I love paleoanthropology. I don't know why; maybe it goes back to some early watching of 2001: A Space Odyssey or something. But the idea that we have ancestors who were very different from us, millions of years ago.
In an earlier post from last July, I mentioned an archaeological dig of about 3000 years ago. Today there's one that's a lot older than that: somewhere between 108-117,000 years ago. That's the time point after which archaeologists have so far found no evidence of communities of Homo Erectus anywhere in the world. It's the site called Ngandong, on the island of Java, in today's nation of Indonesia. Because they had already died out elsewhere hundreds of thousands of years earlier, it stands to reason that the last point at which they are recorded at Ngandong is the last point at which they are recorded on the earth. At that point modern Homo Sapiens had been flourishing, maybe for a hundred thousand years, maybe more, in Africa. It might have even expanded beyond Africa, though those migrations seem to have died out (at least as far as we know).

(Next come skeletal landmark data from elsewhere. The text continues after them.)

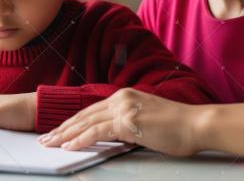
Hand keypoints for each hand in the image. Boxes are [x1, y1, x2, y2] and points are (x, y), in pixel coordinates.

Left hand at [38, 88, 203, 156]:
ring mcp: (123, 108)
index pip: (91, 110)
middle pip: (84, 114)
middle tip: (46, 137)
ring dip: (65, 134)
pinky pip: (97, 132)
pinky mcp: (128, 121)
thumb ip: (127, 123)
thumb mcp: (146, 120)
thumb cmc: (178, 126)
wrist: (197, 124)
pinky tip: (69, 146)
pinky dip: (80, 139)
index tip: (59, 130)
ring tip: (51, 143)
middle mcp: (121, 98)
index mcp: (124, 96)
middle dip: (63, 127)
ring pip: (86, 122)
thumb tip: (113, 135)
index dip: (73, 121)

Probably no Homo Sapiens ever saw Homo Erectus; by the time the two species were genetically crisply distinguishable, Homo Erectus had died out where Homo Sapiens thrived. But we know that Homo Sapiens did encounter Neanderthals. Maybe other species too. This is unusual for us, because we do not have now any close genetic relations. Well, I suppose we do, if you count Chimpanzees. But the truth is, at one point we had sibling species with whom we could inter-breed. I wonder what it was like for us to encounter other, recognizably different creatures, yet to whom we were in some sense related?

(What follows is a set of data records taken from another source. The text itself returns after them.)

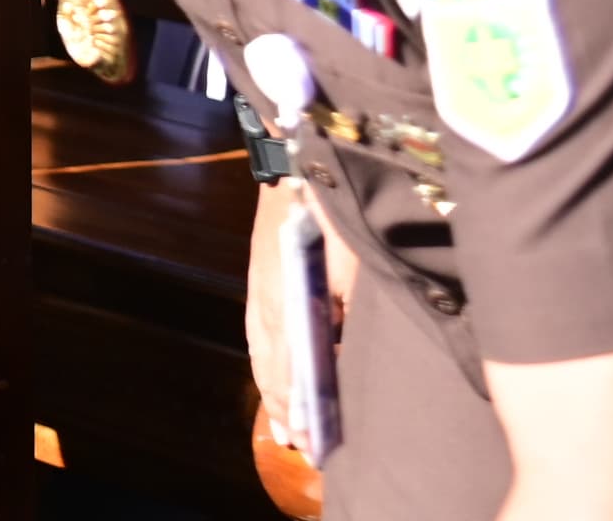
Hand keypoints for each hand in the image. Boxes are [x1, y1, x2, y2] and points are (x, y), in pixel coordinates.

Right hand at [242, 181, 347, 455]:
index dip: (299, 411)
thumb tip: (346, 361)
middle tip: (298, 444)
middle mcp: (263, 309)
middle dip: (283, 408)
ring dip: (271, 389)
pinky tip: (272, 372)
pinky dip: (264, 363)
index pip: (288, 375)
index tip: (311, 443)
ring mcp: (256, 294)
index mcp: (284, 310)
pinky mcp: (258, 282)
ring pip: (259, 354)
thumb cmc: (334, 222)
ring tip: (283, 420)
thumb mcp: (356, 274)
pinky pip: (257, 336)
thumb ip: (349, 320)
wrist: (297, 168)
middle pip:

What is the species-feeling of humanity like? I don't know that we know, because we've probably never felt it, esp in terms of the narcissism of minor differences. Will we in the future? Is it like racist self-identification? Is it different? Has the memory of these rival forms of human creatures implanted itself in our deep memory, as giants, trolls, gnomes, monsters? So many things to wonder about. How does our deep history inform our understanding of who we are today?